▶ _Input records_
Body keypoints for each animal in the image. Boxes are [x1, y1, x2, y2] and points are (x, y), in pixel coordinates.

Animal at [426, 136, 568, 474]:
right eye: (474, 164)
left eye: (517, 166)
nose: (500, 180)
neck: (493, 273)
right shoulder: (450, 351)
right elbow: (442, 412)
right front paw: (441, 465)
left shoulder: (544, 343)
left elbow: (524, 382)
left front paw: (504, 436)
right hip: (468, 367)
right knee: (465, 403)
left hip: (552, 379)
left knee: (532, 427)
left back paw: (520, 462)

---

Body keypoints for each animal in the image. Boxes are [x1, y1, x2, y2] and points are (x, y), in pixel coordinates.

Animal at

▶ _Work task_
Word for word, restate the lines of the data above that fall between the line holding "right elbow: (442, 412)" and the line holding "left back paw: (520, 462)", inclusive, and no other lines.

▶ _Response to this exercise_
right elbow: (442, 412)
right front paw: (441, 465)
left shoulder: (544, 343)
left elbow: (524, 382)
left front paw: (504, 436)
right hip: (468, 367)
right knee: (465, 403)
left hip: (552, 379)
left knee: (532, 427)
left back paw: (520, 462)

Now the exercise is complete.